Democracies at War?

Ralph Zuljan

Whether or not democracies will go to war with other democracies is an intensely debated topic in the study of international relations. The philosopher Immanuel Kant originally suggested that democracies do not make war on other democracies in the essay "Perpetual Peace: A Philosophical Sketch" penned in 1795. Acceptance of this philosophical assertion might have important ramifications for the policies of democratic leaders and the future of warfare.

Historical evidence is unclear on whether or not a democratic state will make war on another democracy. Certainly the post-World War II liberal democracies of Europe and North America have not fought against each other. Of course, there are many sociopolitical reasons for this regional peacefulness, beyond the similarity of state political institutions, and the time frame is relatively short. Nonetheless, some analyses suggest that no democracy has ever engaged in war against another democracy.

If the proposition is true then, hypothetically, once all the states in the world are democratic, there will be no more wars. Therefore, it may be in the best interests of the democracies to force democracy upon the non-democratic states of the world for the sake of world peace in the long run. The social and economic benefits in the long-term will easily outweigh the short-term costs of imposing a democratic world order.
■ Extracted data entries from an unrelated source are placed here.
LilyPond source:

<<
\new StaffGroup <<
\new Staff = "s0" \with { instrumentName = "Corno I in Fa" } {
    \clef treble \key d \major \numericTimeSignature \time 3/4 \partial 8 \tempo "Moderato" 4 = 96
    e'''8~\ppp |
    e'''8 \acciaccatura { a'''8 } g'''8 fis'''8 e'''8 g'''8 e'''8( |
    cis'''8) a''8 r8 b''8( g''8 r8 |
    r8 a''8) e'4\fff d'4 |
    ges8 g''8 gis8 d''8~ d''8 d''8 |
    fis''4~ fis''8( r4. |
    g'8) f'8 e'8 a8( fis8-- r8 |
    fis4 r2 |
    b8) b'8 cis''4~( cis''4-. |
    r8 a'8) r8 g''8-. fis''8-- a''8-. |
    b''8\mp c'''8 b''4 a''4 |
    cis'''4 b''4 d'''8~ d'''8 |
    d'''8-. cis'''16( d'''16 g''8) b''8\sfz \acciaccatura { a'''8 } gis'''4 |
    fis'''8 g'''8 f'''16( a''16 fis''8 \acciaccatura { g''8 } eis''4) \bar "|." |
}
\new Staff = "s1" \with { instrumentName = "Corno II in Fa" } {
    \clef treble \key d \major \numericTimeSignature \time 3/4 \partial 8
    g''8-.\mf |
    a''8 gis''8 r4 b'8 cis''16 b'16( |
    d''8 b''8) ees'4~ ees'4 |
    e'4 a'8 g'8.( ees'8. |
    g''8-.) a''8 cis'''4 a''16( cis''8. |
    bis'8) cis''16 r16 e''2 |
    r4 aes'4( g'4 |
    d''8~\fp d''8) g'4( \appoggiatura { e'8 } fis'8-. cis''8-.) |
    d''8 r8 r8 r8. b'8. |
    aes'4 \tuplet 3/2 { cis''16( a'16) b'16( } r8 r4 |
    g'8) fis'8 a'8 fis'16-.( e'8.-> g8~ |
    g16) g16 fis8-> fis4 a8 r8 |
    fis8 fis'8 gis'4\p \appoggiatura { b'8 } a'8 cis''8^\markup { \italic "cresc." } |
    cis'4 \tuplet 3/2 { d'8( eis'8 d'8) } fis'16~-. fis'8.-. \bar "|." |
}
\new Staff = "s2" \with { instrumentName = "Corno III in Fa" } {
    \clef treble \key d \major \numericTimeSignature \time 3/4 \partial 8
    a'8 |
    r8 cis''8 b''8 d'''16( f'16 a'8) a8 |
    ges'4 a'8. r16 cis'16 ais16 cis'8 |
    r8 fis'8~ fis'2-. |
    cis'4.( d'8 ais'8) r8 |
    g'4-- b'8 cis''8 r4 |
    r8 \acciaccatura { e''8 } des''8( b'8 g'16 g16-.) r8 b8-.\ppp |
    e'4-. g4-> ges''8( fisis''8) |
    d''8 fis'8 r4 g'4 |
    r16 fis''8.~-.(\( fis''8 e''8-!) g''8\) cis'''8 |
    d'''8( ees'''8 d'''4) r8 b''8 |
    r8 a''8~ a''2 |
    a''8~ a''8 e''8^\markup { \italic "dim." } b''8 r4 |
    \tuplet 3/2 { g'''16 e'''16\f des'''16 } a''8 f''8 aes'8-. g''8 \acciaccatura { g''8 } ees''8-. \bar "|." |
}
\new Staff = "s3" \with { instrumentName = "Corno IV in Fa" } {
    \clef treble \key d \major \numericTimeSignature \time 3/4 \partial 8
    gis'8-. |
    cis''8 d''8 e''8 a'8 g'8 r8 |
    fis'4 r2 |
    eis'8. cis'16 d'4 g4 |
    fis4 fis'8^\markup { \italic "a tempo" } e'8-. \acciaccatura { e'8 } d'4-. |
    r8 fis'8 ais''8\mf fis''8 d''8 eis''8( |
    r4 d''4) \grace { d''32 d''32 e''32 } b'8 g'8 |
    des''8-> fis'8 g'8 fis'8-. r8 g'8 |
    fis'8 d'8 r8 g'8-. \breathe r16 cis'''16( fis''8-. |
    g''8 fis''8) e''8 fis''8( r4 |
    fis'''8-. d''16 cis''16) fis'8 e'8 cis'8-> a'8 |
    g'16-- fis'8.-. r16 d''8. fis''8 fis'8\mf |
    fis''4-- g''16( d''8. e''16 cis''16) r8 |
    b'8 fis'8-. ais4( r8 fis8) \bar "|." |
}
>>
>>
All the resources democratic states, like the United States, currently expend on maintaining armed forces could be diverted to peaceful purposes. Such is the promise of a world in which democracies do not go to war with each other.

However, if the claim of a peaceful democratic future is false, then the justification of all regime changing conflicts fought by democracies falls back on the national interests that have traditionally been accepted as the basis for such wars. There is no reason to believe that imposing democratic regimes on non-democratic states will alter their international behavior. The appropriate policy for regime changes is to impose a government amenable to the interests of the countries concerned. Whether the new institutions of government are democratic is not relevant.

With the emergence of a unipolar world order, dominated by American military power, it is American expectations of regime changes forced upon other countries that is of greatest interest. Several of the international interventions and wars fought by the United States, including the one in Iraq, have been explicitly justified as part of the realization of the ideal of a peaceful democratic world order. Many Americans still believe in that ideal. Various American presidents have energetically pursued it as a goal of their foreign policy and there have been spectacular successes and frustrating failures. Postwar Germany and Japan are widely pointed to as examples of success; US entry into the First World War is the prime example of failure. Iraq is the present test of the policy of democratization. Success or failure in Iraq has has potentially broad implications for American attitudes to the relationship between democratization and peace in coming decades.

In that time, the emergence of a relatively unified Europe and the further development of India suggests at least two democratic world powers with the socioeconomic potential to challenge American military predominance. Whether or not the hypothesis that democracies are peaceful is believed to be true will have a direct impact on American policy towards these new poles of international order since there are many plausible disputes with Europe and India. If America remains confident about the inherent peacefulness of other democracies, there is no reason to prepare for war with other democracies. Should that belief fail to continue to have resonance in the US, it may well be reasonable to expect preparations for war with emerging democratic challengers. The world will be a very different place if American faith in the democratic peace is lost.

As with all faiths, proof of a democratic peace does not exist. The possibility of internal upheaval destroying democratic institutions in any particular state may be the most significant weakness concerning the question of democratic peacefulness. Democracy is a form of government. Even if a state has democratic institutions now, that does not guarantee it will be a democracy in the future. Consider that Germany in the 1920s was undeniably a democracy, for example. In 1933 the democratically elected Reichstag chose to suspend democracy and hand over power to a tyrant -- Adolf Hitler. Six years later, the bloodiest war in history was initiated by that dictator.

There can be no certainty that a future generation of Americans, Europeans or Indians will not hand power over to a tyrant who will do likewise. While under such circumstances the proposition that democracies do not fight other democracies would retain credibility, that would provide little solace to the surviving democracies. Prudence dictates that democratic states remain prepared for war in the foreseeable future. However, faith in perpetual peace among democracies will certainly determine the scale of those preparations.